-- begin Supplied data --
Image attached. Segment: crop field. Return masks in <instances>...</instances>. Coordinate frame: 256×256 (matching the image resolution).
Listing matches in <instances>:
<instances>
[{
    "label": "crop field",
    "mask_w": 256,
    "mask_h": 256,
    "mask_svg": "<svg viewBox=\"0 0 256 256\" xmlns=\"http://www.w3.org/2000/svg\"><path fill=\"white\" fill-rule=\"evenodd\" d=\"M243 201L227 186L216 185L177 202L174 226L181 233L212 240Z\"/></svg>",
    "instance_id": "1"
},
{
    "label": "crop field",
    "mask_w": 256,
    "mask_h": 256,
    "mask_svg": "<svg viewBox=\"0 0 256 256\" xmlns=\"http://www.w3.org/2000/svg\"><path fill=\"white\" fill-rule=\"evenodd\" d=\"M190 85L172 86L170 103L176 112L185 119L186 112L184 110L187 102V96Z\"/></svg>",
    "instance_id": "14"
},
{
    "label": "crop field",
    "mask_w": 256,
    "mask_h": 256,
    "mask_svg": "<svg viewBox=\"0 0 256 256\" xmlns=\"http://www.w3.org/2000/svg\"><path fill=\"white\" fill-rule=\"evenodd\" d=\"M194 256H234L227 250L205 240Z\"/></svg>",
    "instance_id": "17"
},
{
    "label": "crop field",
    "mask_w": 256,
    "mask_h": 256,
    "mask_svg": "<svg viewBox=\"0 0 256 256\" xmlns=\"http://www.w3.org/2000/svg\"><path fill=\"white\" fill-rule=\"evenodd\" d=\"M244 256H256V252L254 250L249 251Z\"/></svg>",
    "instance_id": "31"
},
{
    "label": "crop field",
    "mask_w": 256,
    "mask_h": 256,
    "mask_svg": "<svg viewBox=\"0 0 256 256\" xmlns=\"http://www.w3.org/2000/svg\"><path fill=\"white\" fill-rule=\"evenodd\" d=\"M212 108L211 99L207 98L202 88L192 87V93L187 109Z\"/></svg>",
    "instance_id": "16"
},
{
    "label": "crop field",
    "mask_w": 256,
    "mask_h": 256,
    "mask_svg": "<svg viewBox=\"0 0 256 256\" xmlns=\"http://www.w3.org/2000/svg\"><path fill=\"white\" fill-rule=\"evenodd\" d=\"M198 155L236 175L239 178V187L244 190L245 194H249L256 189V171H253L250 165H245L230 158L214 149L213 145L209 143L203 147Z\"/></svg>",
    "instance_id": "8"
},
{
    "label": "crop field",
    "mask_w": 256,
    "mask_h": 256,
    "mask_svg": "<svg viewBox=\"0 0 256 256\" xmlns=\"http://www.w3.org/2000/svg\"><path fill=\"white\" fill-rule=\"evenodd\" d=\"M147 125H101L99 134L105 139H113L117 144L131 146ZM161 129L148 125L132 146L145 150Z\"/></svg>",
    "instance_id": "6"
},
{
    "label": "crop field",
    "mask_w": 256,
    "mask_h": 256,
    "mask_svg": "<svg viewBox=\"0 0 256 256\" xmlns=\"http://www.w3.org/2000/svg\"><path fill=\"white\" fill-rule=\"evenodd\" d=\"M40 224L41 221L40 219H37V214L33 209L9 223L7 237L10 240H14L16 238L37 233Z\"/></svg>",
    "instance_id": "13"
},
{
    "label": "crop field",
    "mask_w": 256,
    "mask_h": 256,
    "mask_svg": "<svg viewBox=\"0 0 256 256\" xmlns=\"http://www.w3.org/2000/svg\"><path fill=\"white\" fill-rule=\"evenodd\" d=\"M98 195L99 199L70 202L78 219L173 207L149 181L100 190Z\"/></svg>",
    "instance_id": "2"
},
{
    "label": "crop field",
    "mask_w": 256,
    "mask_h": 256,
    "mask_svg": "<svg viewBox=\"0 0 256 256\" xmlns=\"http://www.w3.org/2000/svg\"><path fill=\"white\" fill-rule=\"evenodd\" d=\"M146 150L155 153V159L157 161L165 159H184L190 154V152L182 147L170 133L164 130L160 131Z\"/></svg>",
-- end Supplied data --
> _Given task_: Copy out the whole listing above word for word, from its first line through its last, changing nothing.

> _Final result_:
Image attached. Segment: crop field. Return masks in <instances>...</instances>. Coordinate frame: 256×256 (matching the image resolution).
Listing matches in <instances>:
<instances>
[{
    "label": "crop field",
    "mask_w": 256,
    "mask_h": 256,
    "mask_svg": "<svg viewBox=\"0 0 256 256\" xmlns=\"http://www.w3.org/2000/svg\"><path fill=\"white\" fill-rule=\"evenodd\" d=\"M243 201L227 186L216 185L177 202L174 226L181 233L212 240Z\"/></svg>",
    "instance_id": "1"
},
{
    "label": "crop field",
    "mask_w": 256,
    "mask_h": 256,
    "mask_svg": "<svg viewBox=\"0 0 256 256\" xmlns=\"http://www.w3.org/2000/svg\"><path fill=\"white\" fill-rule=\"evenodd\" d=\"M190 85L172 86L170 103L176 112L185 119L186 112L184 110L187 102V96Z\"/></svg>",
    "instance_id": "14"
},
{
    "label": "crop field",
    "mask_w": 256,
    "mask_h": 256,
    "mask_svg": "<svg viewBox=\"0 0 256 256\" xmlns=\"http://www.w3.org/2000/svg\"><path fill=\"white\" fill-rule=\"evenodd\" d=\"M194 256H234L227 250L205 240Z\"/></svg>",
    "instance_id": "17"
},
{
    "label": "crop field",
    "mask_w": 256,
    "mask_h": 256,
    "mask_svg": "<svg viewBox=\"0 0 256 256\" xmlns=\"http://www.w3.org/2000/svg\"><path fill=\"white\" fill-rule=\"evenodd\" d=\"M244 256H256V252L254 250L249 251Z\"/></svg>",
    "instance_id": "31"
},
{
    "label": "crop field",
    "mask_w": 256,
    "mask_h": 256,
    "mask_svg": "<svg viewBox=\"0 0 256 256\" xmlns=\"http://www.w3.org/2000/svg\"><path fill=\"white\" fill-rule=\"evenodd\" d=\"M212 108L211 99L207 98L202 88L192 87V93L187 109Z\"/></svg>",
    "instance_id": "16"
},
{
    "label": "crop field",
    "mask_w": 256,
    "mask_h": 256,
    "mask_svg": "<svg viewBox=\"0 0 256 256\" xmlns=\"http://www.w3.org/2000/svg\"><path fill=\"white\" fill-rule=\"evenodd\" d=\"M198 155L236 175L239 178V187L244 190L245 194H249L256 189V171H253L250 165H245L230 158L214 149L213 145L209 143L203 147Z\"/></svg>",
    "instance_id": "8"
},
{
    "label": "crop field",
    "mask_w": 256,
    "mask_h": 256,
    "mask_svg": "<svg viewBox=\"0 0 256 256\" xmlns=\"http://www.w3.org/2000/svg\"><path fill=\"white\" fill-rule=\"evenodd\" d=\"M147 125H101L99 134L105 139H113L117 144L131 146ZM161 129L148 125L132 146L145 150Z\"/></svg>",
    "instance_id": "6"
},
{
    "label": "crop field",
    "mask_w": 256,
    "mask_h": 256,
    "mask_svg": "<svg viewBox=\"0 0 256 256\" xmlns=\"http://www.w3.org/2000/svg\"><path fill=\"white\" fill-rule=\"evenodd\" d=\"M40 224L41 221L40 219H37V214L33 209L9 223L7 237L10 240H14L16 238L37 233Z\"/></svg>",
    "instance_id": "13"
},
{
    "label": "crop field",
    "mask_w": 256,
    "mask_h": 256,
    "mask_svg": "<svg viewBox=\"0 0 256 256\" xmlns=\"http://www.w3.org/2000/svg\"><path fill=\"white\" fill-rule=\"evenodd\" d=\"M98 195L99 199L70 202L78 219L173 207L149 181L100 190Z\"/></svg>",
    "instance_id": "2"
},
{
    "label": "crop field",
    "mask_w": 256,
    "mask_h": 256,
    "mask_svg": "<svg viewBox=\"0 0 256 256\" xmlns=\"http://www.w3.org/2000/svg\"><path fill=\"white\" fill-rule=\"evenodd\" d=\"M146 150L155 153V159L157 161L165 159H184L190 154V152L182 147L170 133L164 130L160 131Z\"/></svg>",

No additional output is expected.